De son côté, Enrica est une étudiante italienne en quarantaine depuis plus d’une semaine. Angoissée pour son pays, pour l’économie et pour toutes les conséquences de la pandémie, elle trouve son réconfort sur les réseaux sociaux : « J’utilise beaucoup Facebook et Instagram parce que ces applications me font penser à autre chose. Et heureusement, il y a plein de gens qui font face au problème avec ironie. Même si c’est horrible d’être obligé de rester enfermés à la maison, la quarantaine nous a fait comprendre la valeur des petits gestes. »
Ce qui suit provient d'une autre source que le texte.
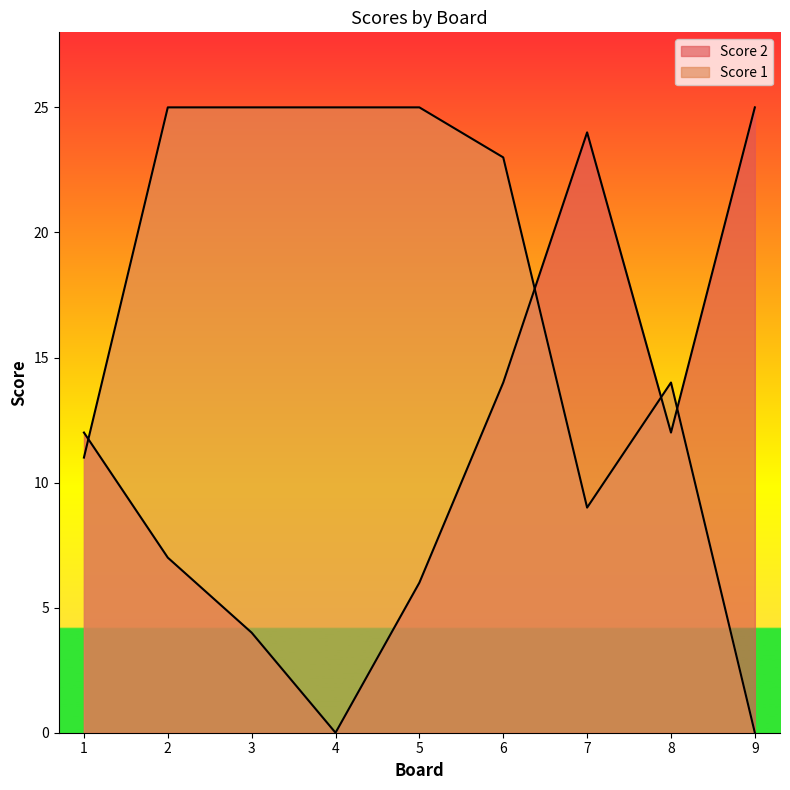

At which category is the sum across all series the highest?

6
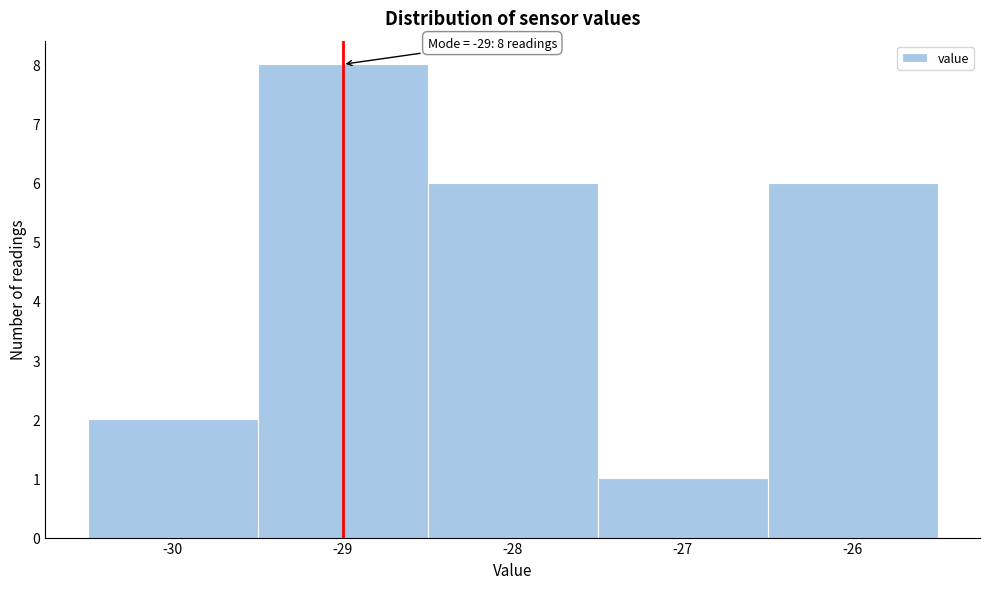

Which range on the x-axis has the tallest bar?

-29.5 to -28.5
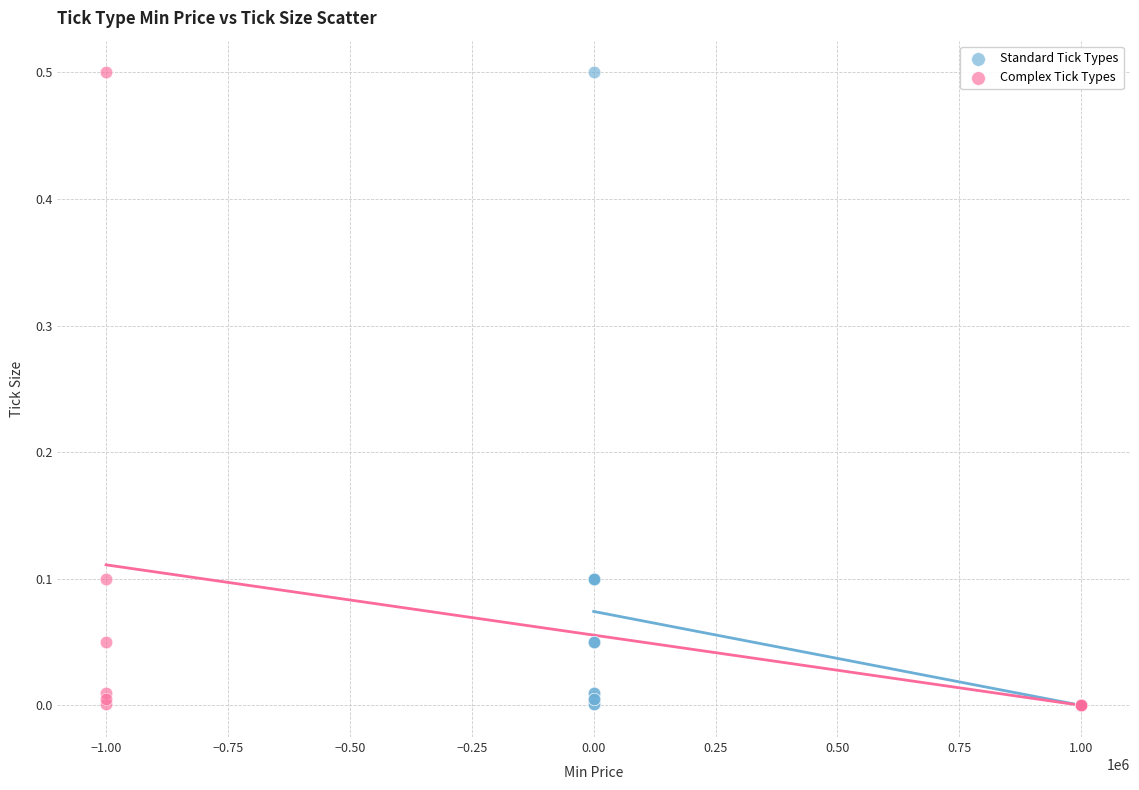

What are all the series names shown in the legend?

Standard Tick Types, Complex Tick Types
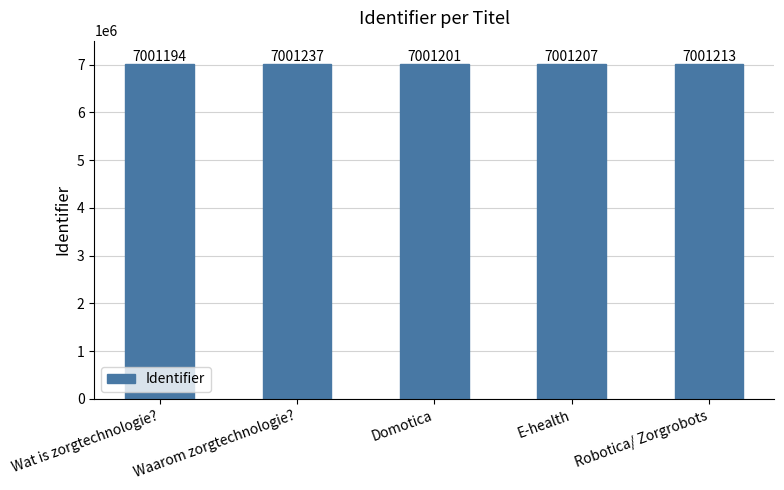

What is the maximum value shown in the chart?

7001237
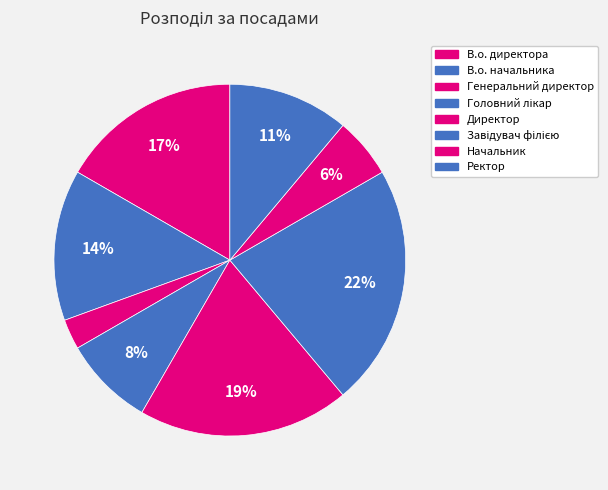

How many segments does this pie chart have?

8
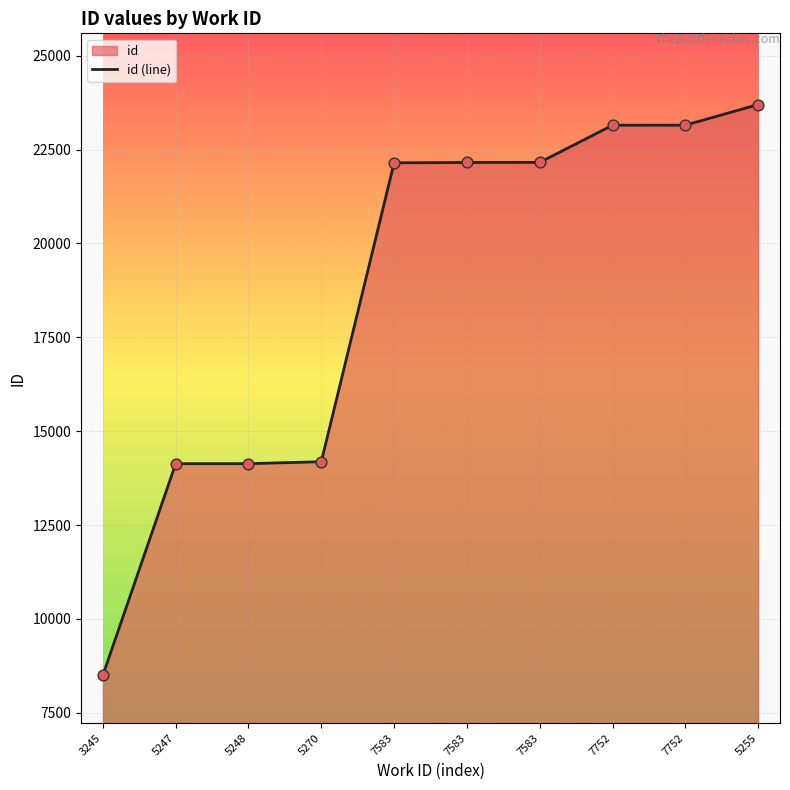

Between 5248 and 7752, which is larger?

7752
Néanmoins, l’inquiétude est contagieuse, et le climat anxiogène qui règne a eu raison de beaucoup d’individus. Les réseaux sociaux, à l’origine de nombreuses angoisses, ont pourtant su développer un système collaboratif. Les internautes partagent des recettes, des jeux pour enfants et toutes sortes de conseils pour vivre une quarantaine plus apaisée et moins solitaire.
De nombreux sites proposent également des occupations. Le Journal de Montréal conseille par exemple dix activités à faire pendant la quarantaine. Une des activités consiste à la création d’un journal de bord. Ce dernier conseil est généralement recommandé par les psychologues, pour reconnaître et gérer ses émotions. Un bon moyen donc, pour s’occuper durant le confinement.
Cuisiner le virus
À l’autre bout de la planète, les Chinois, premiers touchés par l’épidémie, furent aussi les premiers à diffuser des recettes et des techniques pour occuper les enfants.
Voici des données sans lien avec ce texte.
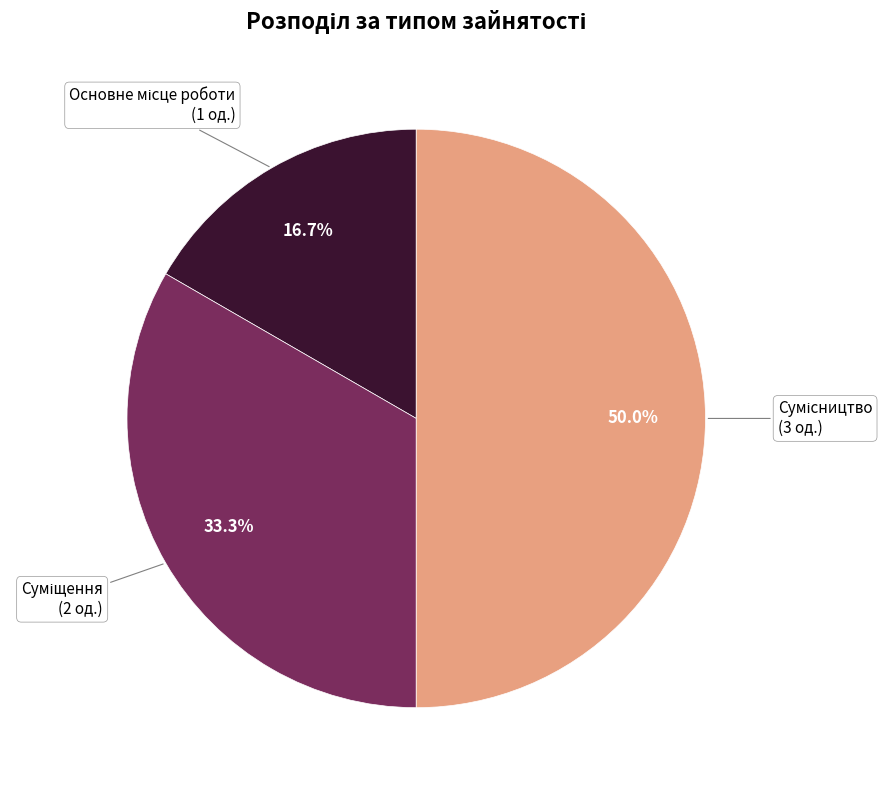

True or false: Основне місце роботи accounts for 11% of the total.

False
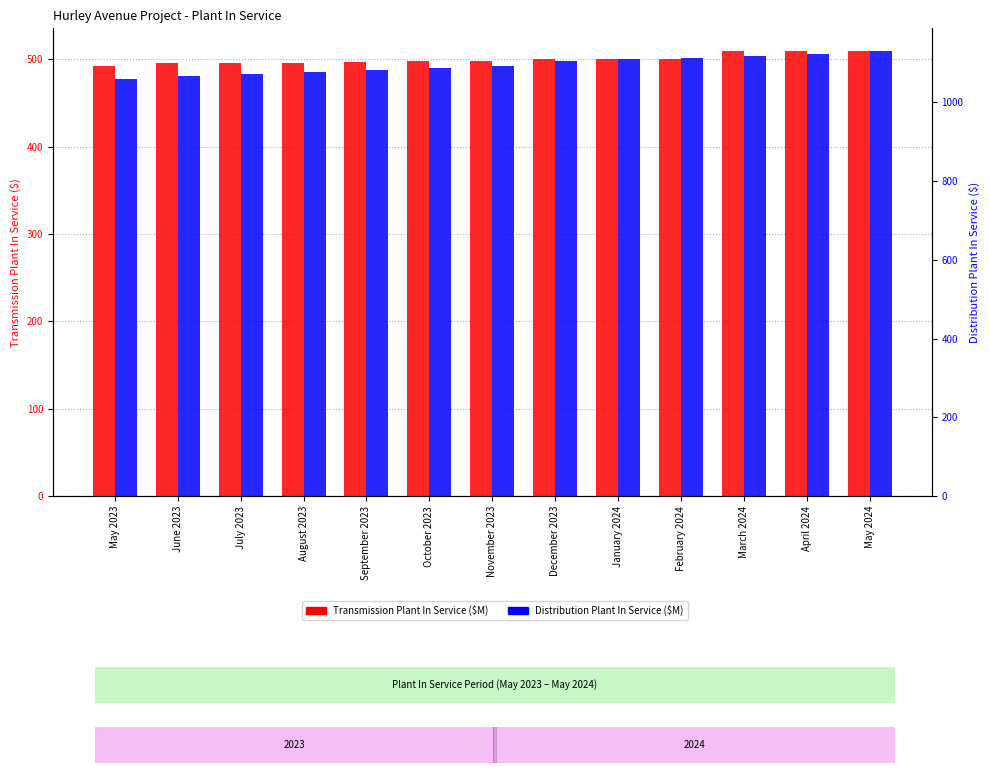

At which category does the chart reach its minimum across all series?

May 2023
Ainsi, Yuxin Zhang, Chinoise travaillant à l’ambassade d’Espagne à Pékin, se souvient avoir reçu une recette un peu spéciale de la part de ses amis. Ces derniers, ne manquant ni d’humour, ni d’imagination, lui proposaient de « cuisiner » le virus lui-même (Voir photo ci-dessus).
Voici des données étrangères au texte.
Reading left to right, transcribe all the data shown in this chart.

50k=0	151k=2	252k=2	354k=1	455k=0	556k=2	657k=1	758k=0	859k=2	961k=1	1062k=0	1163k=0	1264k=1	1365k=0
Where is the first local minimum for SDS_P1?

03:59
Cette jeune travailleuse a subi une longue quarantaine. D’abord dans la ville de ses grands-parents, ensuite à Pékin. Elle ne pouvait pas sortir, même pour faire ses courses et devait attendre qu’on la livre. Aujourd’hui, la situation s’améliore en Chine et la vie commence à reprendre tout doucement son cours. « Comparé à d’autres Chinois, je suis assez détendue. Pendant la quarantaine, j’ai lu, cuisiné, chanté, vu des films, et parlé avec ma famille. Comme n’importe quel autre jour. Au final, c’est passé très vite ! »
De quoi donner du courage à tous les Belges qui vivent, aujourd’hui, la même galère.